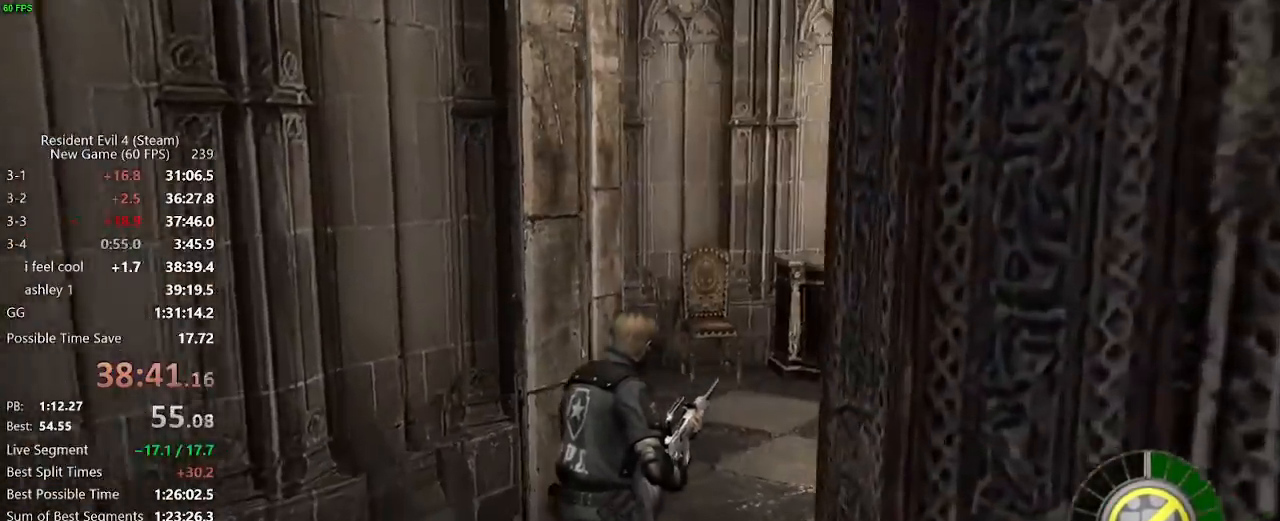
{"keys": ["w"], "mouse": [], "events": [[33, "d", "up"], [267, "d", "down"], [317, "d", "up"], [400, "d", "down"], [500, "d", "up"]]}
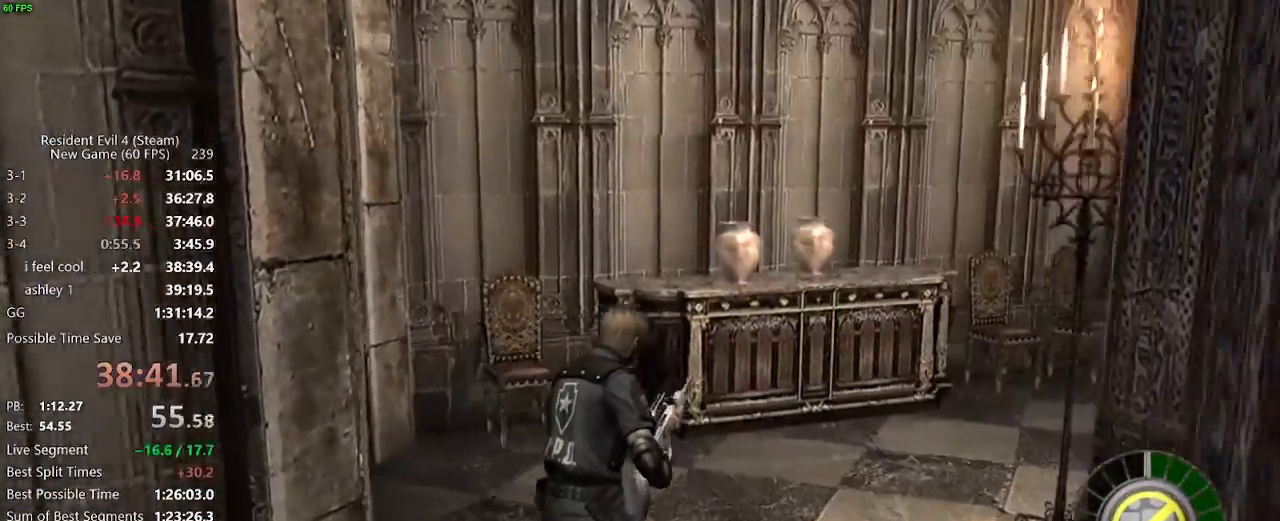
{"keys": ["w"], "mouse": [], "events": [[83, "d", "down"], [133, "d", "up"]]}
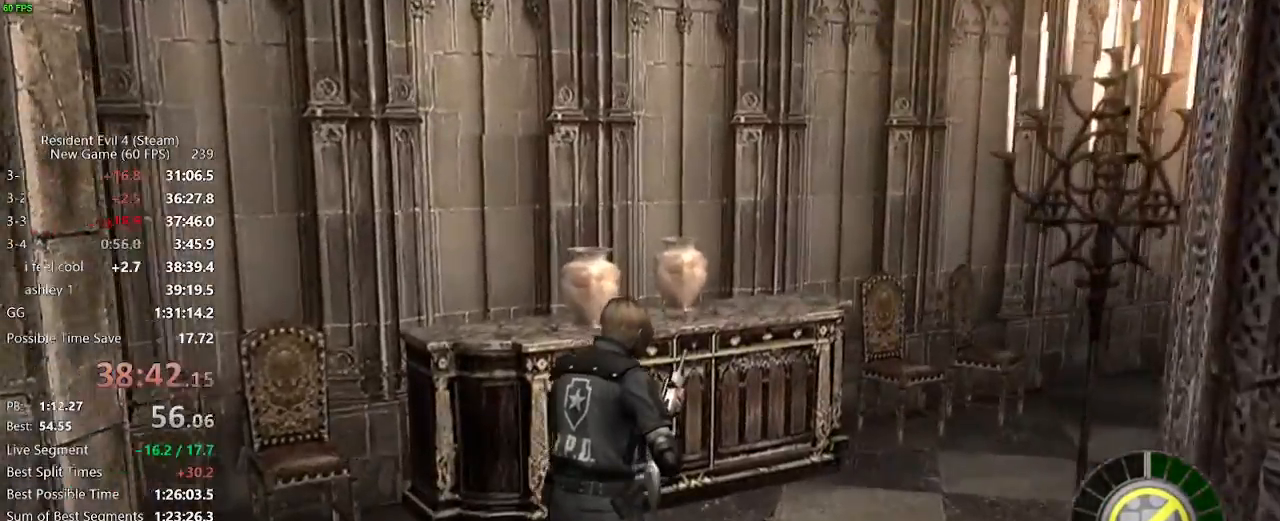
{"keys": ["a", "w"], "mouse": [], "events": [[383, "a", "down"]]}
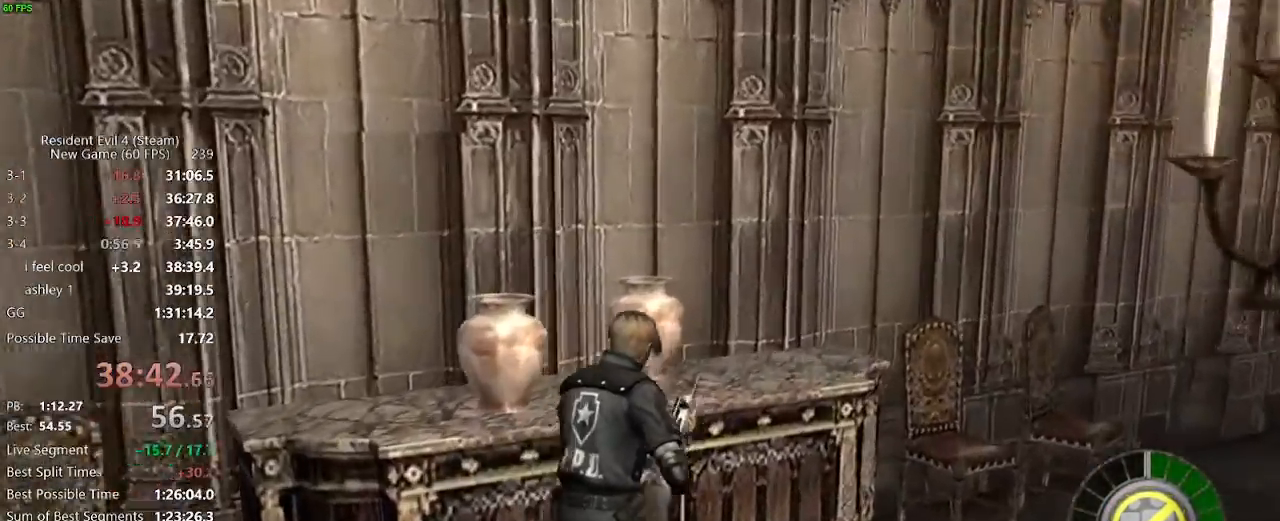
{"keys": ["space", "w"], "mouse": ["left"], "events": [[117, "space", "down"], [150, "mouse_left", "down"], [167, "a", "up"]]}
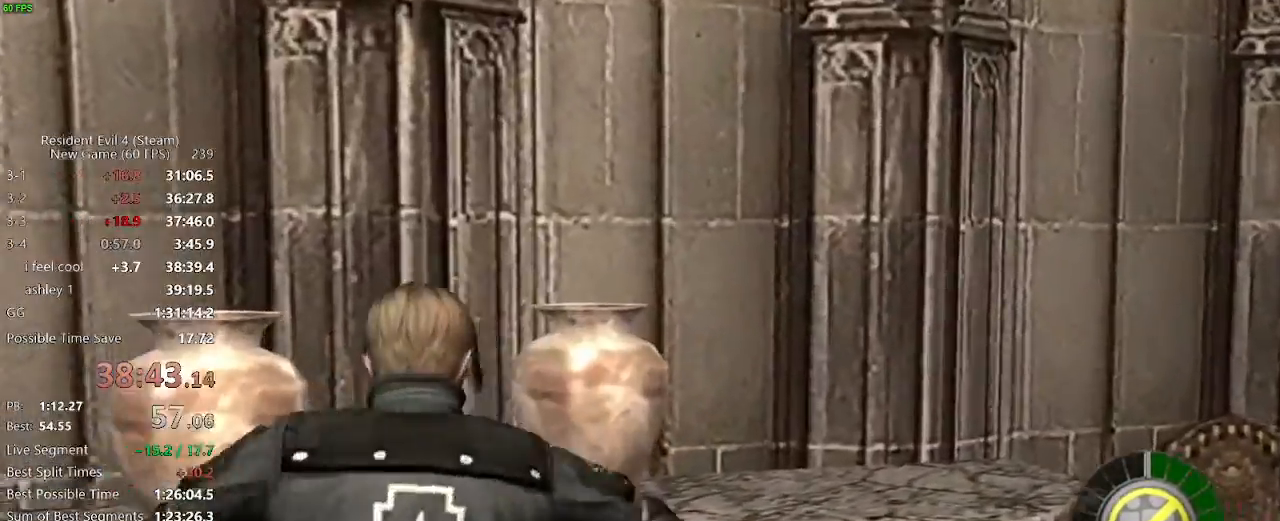
{"keys": ["space", "w"], "mouse": ["left"]}
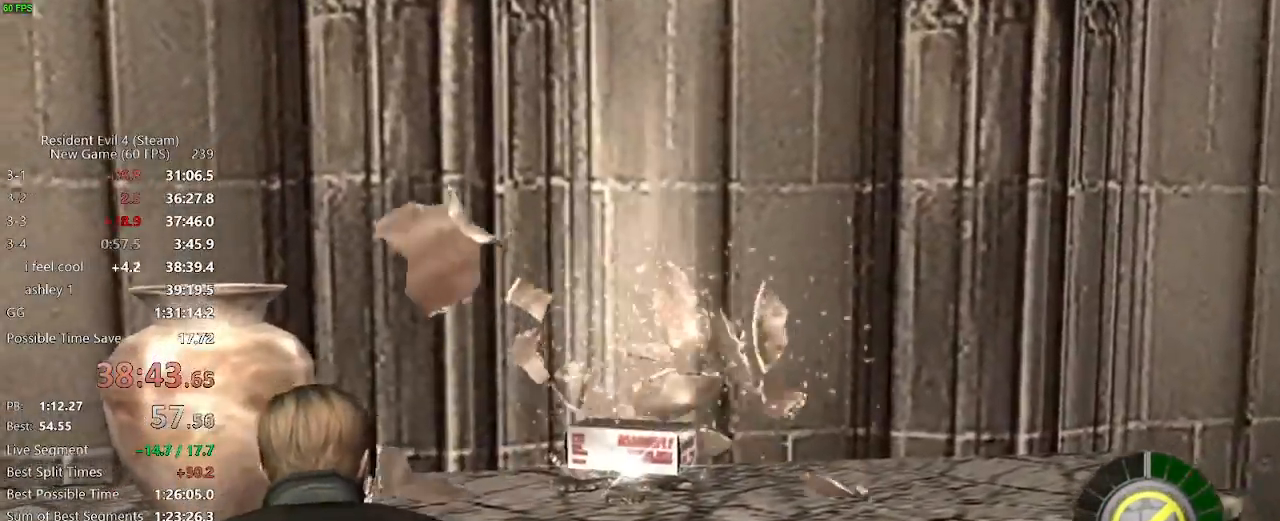
{"keys": ["space", "w"], "mouse": ["left"]}
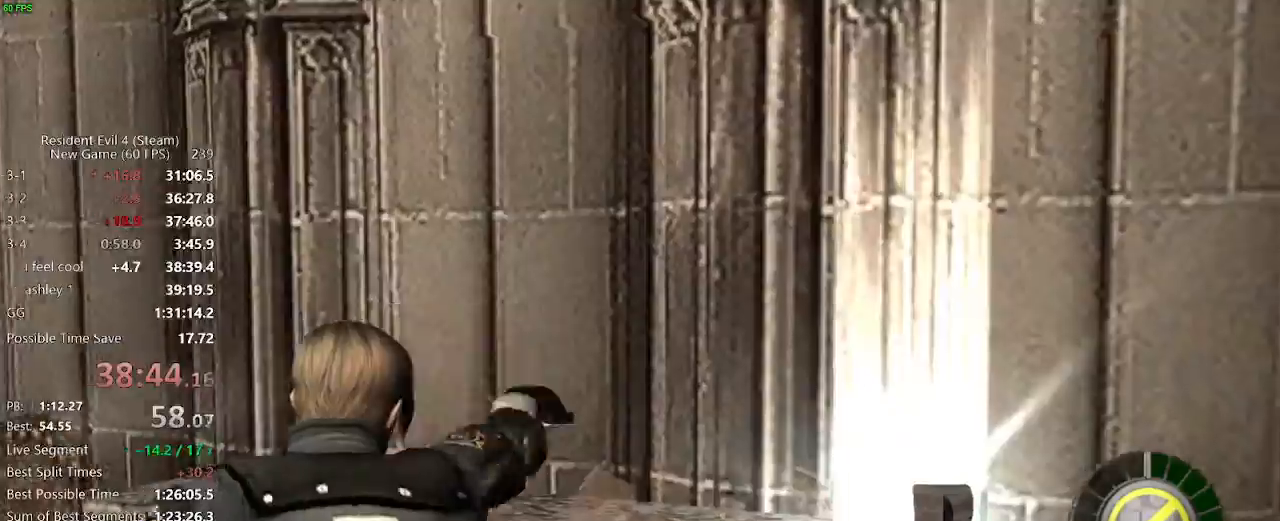
{"keys": ["w"], "mouse": [], "events": [[167, "f", "down"], [167, "space", "up"], [217, "f", "up"], [217, "mouse_left", "up"], [267, "f", "down"], [317, "f", "up"], [450, "f", "down"], [500, "f", "up"]]}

◇ ◇ ◇ ◇

_Task item_:
Take from the listing above each line that contains the string "events".

_Response box_:
{"keys": ["w"], "mouse": [], "events": [[33, "d", "up"], [267, "d", "down"], [317, "d", "up"], [400, "d", "down"], [500, "d", "up"]]}
{"keys": ["w"], "mouse": [], "events": [[83, "d", "down"], [133, "d", "up"]]}
{"keys": ["a", "w"], "mouse": [], "events": [[383, "a", "down"]]}
{"keys": ["space", "w"], "mouse": ["left"], "events": [[117, "space", "down"], [150, "mouse_left", "down"], [167, "a", "up"]]}
{"keys": ["w"], "mouse": [], "events": [[167, "f", "down"], [167, "space", "up"], [217, "f", "up"], [217, "mouse_left", "up"], [267, "f", "down"], [317, "f", "up"], [450, "f", "down"], [500, "f", "up"]]}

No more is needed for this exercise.